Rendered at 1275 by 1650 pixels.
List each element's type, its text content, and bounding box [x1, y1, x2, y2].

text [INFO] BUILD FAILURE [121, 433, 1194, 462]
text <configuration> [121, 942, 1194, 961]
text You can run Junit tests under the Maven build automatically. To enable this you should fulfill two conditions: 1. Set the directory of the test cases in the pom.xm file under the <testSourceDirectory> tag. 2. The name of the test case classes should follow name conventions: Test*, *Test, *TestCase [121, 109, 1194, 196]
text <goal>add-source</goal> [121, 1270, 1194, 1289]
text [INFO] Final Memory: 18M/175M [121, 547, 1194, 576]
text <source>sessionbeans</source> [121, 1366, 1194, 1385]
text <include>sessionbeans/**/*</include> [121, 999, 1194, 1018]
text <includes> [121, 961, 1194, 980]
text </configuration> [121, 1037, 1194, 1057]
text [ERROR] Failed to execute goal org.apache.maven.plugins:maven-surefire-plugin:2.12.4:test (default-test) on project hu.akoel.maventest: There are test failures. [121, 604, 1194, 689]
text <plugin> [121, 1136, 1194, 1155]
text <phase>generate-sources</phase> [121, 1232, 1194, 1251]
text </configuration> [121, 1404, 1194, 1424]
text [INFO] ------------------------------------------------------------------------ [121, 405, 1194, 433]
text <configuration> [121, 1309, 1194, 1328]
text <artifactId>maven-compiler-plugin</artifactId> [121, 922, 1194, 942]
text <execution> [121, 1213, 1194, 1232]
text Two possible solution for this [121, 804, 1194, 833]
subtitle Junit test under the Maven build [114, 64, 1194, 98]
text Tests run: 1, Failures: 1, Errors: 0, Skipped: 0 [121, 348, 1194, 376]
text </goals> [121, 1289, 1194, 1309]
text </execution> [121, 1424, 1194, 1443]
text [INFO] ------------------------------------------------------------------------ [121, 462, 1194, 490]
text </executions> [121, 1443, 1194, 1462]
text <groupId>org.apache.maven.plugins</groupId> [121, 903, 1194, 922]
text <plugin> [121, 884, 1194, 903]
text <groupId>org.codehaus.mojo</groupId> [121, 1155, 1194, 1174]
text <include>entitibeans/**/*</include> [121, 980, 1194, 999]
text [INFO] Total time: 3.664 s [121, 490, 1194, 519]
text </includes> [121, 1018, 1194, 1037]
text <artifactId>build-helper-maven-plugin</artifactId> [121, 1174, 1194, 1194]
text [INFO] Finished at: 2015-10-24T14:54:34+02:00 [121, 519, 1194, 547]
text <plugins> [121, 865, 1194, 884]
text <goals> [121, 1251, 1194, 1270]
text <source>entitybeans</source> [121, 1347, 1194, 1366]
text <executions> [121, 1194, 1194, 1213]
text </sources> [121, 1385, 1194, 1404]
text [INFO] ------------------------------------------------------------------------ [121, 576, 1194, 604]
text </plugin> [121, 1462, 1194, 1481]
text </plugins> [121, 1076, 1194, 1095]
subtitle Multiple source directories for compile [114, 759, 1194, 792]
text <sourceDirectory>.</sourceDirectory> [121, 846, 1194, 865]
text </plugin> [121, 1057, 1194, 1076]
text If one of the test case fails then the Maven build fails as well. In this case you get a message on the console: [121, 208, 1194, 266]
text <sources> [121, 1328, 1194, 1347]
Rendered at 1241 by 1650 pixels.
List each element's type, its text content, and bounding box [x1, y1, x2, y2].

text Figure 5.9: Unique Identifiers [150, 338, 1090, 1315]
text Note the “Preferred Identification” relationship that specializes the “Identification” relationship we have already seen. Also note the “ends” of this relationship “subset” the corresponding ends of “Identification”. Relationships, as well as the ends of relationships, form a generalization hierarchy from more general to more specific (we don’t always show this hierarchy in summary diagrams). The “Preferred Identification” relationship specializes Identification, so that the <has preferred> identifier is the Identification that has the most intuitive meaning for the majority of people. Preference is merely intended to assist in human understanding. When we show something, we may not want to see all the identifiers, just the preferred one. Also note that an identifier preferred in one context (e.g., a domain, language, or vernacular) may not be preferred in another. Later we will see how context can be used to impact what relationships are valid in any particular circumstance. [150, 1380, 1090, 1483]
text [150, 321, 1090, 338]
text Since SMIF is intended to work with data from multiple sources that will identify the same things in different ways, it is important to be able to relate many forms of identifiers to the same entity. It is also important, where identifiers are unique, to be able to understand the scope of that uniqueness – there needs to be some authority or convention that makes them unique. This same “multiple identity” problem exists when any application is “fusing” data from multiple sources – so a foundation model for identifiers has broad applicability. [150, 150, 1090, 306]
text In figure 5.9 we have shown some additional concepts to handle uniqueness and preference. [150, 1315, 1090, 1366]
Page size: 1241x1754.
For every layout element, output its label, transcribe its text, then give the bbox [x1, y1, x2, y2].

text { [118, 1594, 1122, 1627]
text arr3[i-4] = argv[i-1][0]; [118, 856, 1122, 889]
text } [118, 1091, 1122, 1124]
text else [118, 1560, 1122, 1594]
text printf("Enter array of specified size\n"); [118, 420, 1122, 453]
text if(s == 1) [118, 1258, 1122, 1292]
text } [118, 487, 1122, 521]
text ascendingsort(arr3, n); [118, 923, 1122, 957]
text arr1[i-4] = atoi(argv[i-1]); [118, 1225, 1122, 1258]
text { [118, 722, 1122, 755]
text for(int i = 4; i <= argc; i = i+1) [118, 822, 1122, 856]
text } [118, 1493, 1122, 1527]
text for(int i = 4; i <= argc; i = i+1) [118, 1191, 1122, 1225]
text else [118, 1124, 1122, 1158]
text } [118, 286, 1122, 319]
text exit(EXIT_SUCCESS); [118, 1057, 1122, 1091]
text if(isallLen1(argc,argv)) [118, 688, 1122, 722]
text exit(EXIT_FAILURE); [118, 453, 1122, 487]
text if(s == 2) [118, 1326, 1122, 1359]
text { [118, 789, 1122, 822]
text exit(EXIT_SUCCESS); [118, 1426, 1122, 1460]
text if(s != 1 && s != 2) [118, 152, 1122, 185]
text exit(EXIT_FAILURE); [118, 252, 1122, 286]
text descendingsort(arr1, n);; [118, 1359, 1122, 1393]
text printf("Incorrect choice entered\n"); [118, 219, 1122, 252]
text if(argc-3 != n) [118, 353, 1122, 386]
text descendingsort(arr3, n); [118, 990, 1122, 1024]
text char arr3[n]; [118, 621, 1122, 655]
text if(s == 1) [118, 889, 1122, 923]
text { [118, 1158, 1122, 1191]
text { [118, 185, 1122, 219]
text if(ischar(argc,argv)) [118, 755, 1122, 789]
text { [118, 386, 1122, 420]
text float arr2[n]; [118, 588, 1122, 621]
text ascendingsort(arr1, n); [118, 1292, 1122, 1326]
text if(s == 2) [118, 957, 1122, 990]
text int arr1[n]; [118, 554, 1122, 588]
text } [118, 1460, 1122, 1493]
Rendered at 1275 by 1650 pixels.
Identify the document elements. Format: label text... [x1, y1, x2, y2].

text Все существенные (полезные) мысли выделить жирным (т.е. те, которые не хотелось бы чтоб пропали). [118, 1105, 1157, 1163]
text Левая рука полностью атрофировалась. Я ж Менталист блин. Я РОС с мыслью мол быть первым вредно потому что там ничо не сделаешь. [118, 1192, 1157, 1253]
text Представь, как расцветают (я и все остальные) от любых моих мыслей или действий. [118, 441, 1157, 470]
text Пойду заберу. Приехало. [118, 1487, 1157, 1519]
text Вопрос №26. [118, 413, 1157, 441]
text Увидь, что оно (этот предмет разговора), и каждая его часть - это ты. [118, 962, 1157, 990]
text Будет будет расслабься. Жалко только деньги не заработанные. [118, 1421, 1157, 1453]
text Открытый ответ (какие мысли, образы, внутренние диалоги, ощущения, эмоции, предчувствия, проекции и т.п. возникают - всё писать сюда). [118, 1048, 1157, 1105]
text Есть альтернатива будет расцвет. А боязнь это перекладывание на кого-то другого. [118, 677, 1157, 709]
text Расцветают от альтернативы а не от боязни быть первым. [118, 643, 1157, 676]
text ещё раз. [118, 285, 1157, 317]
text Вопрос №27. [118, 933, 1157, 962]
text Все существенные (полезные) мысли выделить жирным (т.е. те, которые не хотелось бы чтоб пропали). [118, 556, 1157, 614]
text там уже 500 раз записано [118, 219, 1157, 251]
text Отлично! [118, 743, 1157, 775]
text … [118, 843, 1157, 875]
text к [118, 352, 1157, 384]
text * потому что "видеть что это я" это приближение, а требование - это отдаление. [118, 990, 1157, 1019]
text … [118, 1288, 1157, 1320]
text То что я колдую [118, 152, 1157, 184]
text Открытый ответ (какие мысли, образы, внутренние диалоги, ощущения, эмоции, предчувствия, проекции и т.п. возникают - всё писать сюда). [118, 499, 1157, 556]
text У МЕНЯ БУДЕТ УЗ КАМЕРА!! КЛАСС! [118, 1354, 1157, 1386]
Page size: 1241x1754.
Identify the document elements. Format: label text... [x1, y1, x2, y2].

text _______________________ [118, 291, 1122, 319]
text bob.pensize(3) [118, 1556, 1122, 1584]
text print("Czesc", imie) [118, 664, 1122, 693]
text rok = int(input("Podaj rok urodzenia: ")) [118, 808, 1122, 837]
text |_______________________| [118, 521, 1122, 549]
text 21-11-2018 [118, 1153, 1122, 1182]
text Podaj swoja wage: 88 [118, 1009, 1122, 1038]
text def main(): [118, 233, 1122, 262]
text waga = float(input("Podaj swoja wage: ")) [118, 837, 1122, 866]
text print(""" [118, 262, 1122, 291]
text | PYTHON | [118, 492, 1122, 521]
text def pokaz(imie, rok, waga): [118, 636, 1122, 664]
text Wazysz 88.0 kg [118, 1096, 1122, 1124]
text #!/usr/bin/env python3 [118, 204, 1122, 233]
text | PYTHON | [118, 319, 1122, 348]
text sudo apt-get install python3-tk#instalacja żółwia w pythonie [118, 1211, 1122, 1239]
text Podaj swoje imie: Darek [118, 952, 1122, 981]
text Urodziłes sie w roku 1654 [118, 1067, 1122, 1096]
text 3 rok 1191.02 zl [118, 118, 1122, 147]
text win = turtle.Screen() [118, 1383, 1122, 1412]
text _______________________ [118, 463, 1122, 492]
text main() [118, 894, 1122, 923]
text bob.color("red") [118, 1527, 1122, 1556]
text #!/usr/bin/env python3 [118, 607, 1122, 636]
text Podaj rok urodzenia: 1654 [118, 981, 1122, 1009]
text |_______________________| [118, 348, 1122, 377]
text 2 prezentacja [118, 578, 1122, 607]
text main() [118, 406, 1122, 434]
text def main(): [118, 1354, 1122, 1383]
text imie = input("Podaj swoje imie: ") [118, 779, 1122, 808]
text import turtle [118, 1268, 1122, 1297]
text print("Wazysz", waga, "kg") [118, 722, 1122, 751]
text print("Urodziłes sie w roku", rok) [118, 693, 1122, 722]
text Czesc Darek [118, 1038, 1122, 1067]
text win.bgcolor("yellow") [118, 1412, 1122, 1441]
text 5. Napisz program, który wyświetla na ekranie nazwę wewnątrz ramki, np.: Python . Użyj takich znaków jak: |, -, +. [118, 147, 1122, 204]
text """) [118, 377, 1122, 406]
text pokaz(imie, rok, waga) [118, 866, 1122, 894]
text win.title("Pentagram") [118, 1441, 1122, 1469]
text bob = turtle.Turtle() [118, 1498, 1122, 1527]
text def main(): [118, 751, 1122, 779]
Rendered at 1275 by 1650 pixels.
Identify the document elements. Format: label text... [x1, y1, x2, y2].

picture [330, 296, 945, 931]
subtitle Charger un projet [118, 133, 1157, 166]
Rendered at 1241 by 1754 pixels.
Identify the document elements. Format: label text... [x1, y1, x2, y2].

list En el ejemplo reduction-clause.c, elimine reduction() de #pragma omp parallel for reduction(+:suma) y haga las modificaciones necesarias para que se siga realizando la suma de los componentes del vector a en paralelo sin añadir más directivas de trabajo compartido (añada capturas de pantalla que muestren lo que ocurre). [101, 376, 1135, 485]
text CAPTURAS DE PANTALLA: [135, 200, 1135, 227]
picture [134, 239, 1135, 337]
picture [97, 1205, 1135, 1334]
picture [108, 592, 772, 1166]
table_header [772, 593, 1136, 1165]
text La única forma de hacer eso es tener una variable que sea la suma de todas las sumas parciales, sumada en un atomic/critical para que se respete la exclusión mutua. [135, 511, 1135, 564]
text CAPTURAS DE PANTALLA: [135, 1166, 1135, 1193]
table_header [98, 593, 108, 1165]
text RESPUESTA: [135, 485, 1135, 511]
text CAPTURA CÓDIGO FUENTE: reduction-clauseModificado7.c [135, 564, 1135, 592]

^^^^^^^^

** EXERCISE DESCRIPTION **
Reproduce the records word for word, starting at the line containing "picture [330, 296, 945, 931]" and running through the end of the records, with both ends included.

** ANSWER TO THIS TASK **
picture [330, 296, 945, 931]
subtitle Charger un projet [118, 133, 1157, 166]
Rendered at 1241 by 1754 pixels.
Identify the document elements. Format: label text... [x1, y1, x2, y2].

list En el ejemplo reduction-clause.c, elimine reduction() de #pragma omp parallel for reduction(+:suma) y haga las modificaciones necesarias para que se siga realizando la suma de los componentes del vector a en paralelo sin añadir más directivas de trabajo compartido (añada capturas de pantalla que muestren lo que ocurre). [101, 376, 1135, 485]
text CAPTURAS DE PANTALLA: [135, 200, 1135, 227]
picture [134, 239, 1135, 337]
picture [97, 1205, 1135, 1334]
picture [108, 592, 772, 1166]
table_header [772, 593, 1136, 1165]
text La única forma de hacer eso es tener una variable que sea la suma de todas las sumas parciales, sumada en un atomic/critical para que se respete la exclusión mutua. [135, 511, 1135, 564]
text CAPTURAS DE PANTALLA: [135, 1166, 1135, 1193]
table_header [98, 593, 108, 1165]
text RESPUESTA: [135, 485, 1135, 511]
text CAPTURA CÓDIGO FUENTE: reduction-clauseModificado7.c [135, 564, 1135, 592]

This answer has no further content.